Es ist bekannt, dass das Internet nicht nur positive Eigenschaften hat, sondern auch über einige Schattenseiten verfügt. Für Bewerber ist das Internet eine ideale Plattform, um sich über mögliche Arbeitsangebote, Unternehmen und Jobprofile zu informieren. Allerdings nutzen nicht nur Bewerber das Internet, sondern zunehmend auch die Personalverantwortlichen, die sich so über einen Bewerber ein klareres Bild machen wollen. Einer Studie des BDU zufolge (Bundesverband Deutscher Unternehmensberater) in Kooperation mit dem Magazin Wirtschaftswoche aus dem Jahr 2006, bei der 300 Personalprofis befragt wurden, nutzen bereits 28 % dieser Personaler das Internet, um mehr über ihre Bewerber zu erfahren. 26 % haben sogar mindestens schon einmal anhand der Recherche Kandidaten im Bewerbungsprozess nicht weiter berücksichtigt.
Eine solche Recherche könnte folgendermaßen aussehen: Bei Suchmaschinen wie Google oder Yahoo wird der Name des Bewerbers eingegeben. Es kann dort auch nach deren persönlichen Nicknames gesucht werden, die manchmal identisch mit dem Benutzernamen der E-Mail-Adresse sind . Die sollte ja meist auf der Bewerbung vermerkt sein. Diese Nicknames können dem Personaler dann z.B. bei Ebay zeigen, was der Bewerber in den letzten Monaten ge- oder verkauft hat. In vielen Foren wird der Name auch verwendet und unter ihm werden dann Nachrichten, Meinungen oder private Ansichten gepostet. So könnte der Personalverantwortliche also erfahren, dass der Bewerber viel Zeit mit dem Spielen von Egoshootern verbringt und unter Rheuma leidet. Weitere Informationen können über Social Network Seiten wie das StudiVZ oder MySpace eingeholt werden, bei denen sich jeder ein eigenes Profil anlegen und es selbst gestalten kann. Videos vom letzten Mallorca-Urlaub oder Bilder von der letzten Flatrateparty können so schnell auf dem Bildschirm des Arbeitgebers landen. Auch die Freunde, also das soziale Umfeld des Bewerbers, und Interessen können abgefragt werden. Mit Hilfe von Google Earth lässt sich auch schnell herausfinden, in was für einer Wohngegend der Bewerber wohnt oder aus was für einem Elternhaus er gebürtig kommt. Das sind nur die einfachsten Mittel, mit denen sich jeder über eine andere Person schlau machen kann, ohne große Recherche- oder Technikkenntnisse zu haben.

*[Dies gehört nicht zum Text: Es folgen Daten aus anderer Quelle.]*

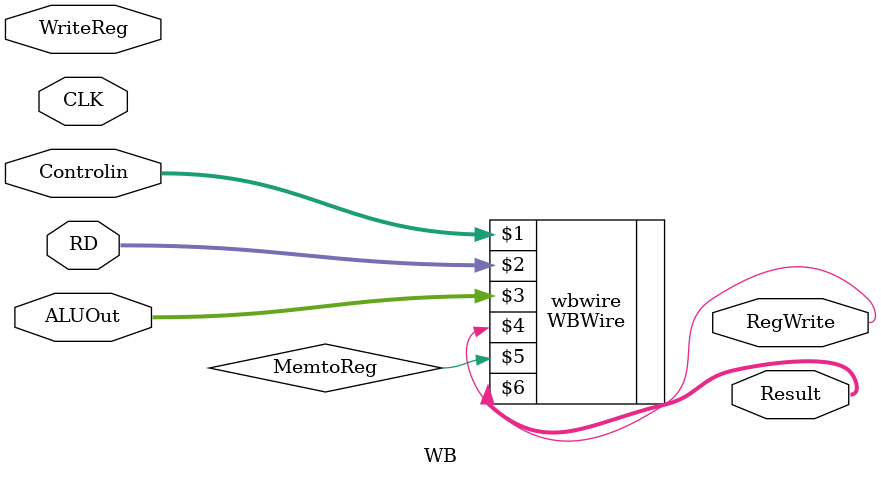
<source format=v>
module WB(CLK,Controlin,ALUOut,RD,WriteReg,RegWrite,Result);
    input CLK;
    inout[4:0] WriteReg;
    input[1:0] Controlin;
    input[31:0] ALUOut,RD;

    output RegWrite;
    output[31:0] Result;

    wire MemtoReg;

    WBWire wbwire(Controlin,RD,ALUOut,RegWrite,MemtoReg,Result);

endmodule
</source>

Was also kann ein Bewerber unternehmen, um von sich selbst ein möglichst positives Bild im Internet zu suggerieren? Als erstes sollte er eine Recherche starten, um zu erfahren, was über die eigene Person im Internet zu finden ist. Diese Bestandsaufnahme hilft, unangenehme Daten anschließend gegebenenfalls selber zu löschen oder die Urheber, die Informationen im Internet veröffentlicht haben aufzufordern, gewisse Inhalte zu löschen. Oftmals ist das aber nicht möglich. Die oberste Regel im sicheren Umgang mit dem Internet ist, dass nicht zu viele persönliche Informationen preisgegeben werden sollten. Allgemein ist es ratsam, nicht den eigenen Namen zu benutzen sondern mit Nicknames zu arbeiten. Auch die E-Mail-Adresse, mit der sich sich oft bei Diensten angemeldet wird, sollte nicht den Vor- und Zunamen enthalten, sondern neutraler gestaltet sein. Peinliche Partybilder auf Social Network Seiten können meist gelöscht werden oder man löscht einfach die Verlinkung zu pikanten Photos. Seriöses Auftreten ist gefragt, wenn man sich gerade in einem Bewerbungsprozess befindet.
Das Internet vergisst nichts. Auch gelöschte Daten bleiben irgendwo im Cyberspace, und wer genau sucht, der findet auch meist etwas. Zurückhaltung mit persönlichen Daten ist also erforderlich, um beim Bewerbungsgespräch nicht mit bösen Überraschungen konfrontiert zu werden.